Records contained in a dataset
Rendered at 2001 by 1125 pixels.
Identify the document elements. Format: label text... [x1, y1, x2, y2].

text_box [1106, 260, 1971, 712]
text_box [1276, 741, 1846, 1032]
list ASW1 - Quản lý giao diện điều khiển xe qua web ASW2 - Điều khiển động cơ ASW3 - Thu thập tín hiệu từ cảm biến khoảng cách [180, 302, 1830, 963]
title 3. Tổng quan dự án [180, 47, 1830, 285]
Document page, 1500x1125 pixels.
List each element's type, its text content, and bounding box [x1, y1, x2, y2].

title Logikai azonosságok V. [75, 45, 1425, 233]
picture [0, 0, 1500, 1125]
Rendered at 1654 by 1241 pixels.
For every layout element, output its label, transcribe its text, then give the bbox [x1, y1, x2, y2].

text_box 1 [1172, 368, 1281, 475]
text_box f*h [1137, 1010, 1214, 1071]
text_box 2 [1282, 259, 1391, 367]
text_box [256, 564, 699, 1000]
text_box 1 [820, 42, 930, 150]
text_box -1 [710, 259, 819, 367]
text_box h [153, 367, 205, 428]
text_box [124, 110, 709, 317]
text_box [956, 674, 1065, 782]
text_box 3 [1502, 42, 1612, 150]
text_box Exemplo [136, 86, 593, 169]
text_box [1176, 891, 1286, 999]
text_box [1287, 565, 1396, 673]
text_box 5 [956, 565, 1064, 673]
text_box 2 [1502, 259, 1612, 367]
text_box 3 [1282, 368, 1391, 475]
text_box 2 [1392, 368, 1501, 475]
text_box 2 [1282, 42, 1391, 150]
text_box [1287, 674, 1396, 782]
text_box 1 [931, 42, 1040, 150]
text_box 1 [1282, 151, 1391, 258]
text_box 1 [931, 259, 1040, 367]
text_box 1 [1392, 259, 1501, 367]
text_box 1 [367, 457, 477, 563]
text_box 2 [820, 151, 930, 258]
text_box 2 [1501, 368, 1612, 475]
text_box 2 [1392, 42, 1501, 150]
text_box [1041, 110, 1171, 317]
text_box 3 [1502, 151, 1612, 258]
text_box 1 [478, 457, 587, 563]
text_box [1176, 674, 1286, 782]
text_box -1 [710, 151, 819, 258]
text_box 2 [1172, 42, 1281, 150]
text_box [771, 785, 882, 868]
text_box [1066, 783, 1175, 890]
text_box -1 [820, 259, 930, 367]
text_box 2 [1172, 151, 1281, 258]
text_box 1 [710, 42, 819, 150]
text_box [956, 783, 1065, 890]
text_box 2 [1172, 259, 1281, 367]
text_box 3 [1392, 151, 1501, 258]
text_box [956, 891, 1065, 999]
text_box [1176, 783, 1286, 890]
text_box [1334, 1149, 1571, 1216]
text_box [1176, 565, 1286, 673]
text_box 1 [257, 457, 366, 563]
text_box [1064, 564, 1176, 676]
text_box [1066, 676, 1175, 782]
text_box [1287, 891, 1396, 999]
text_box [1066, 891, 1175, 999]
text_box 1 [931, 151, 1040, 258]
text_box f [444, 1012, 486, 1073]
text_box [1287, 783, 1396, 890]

Work item -
Where a line above contains the word "Rendered", show that line.

Exercise result -
Rendered at 2001 by 1125 pixels.
Rendered at 1654 by 1241 pixels.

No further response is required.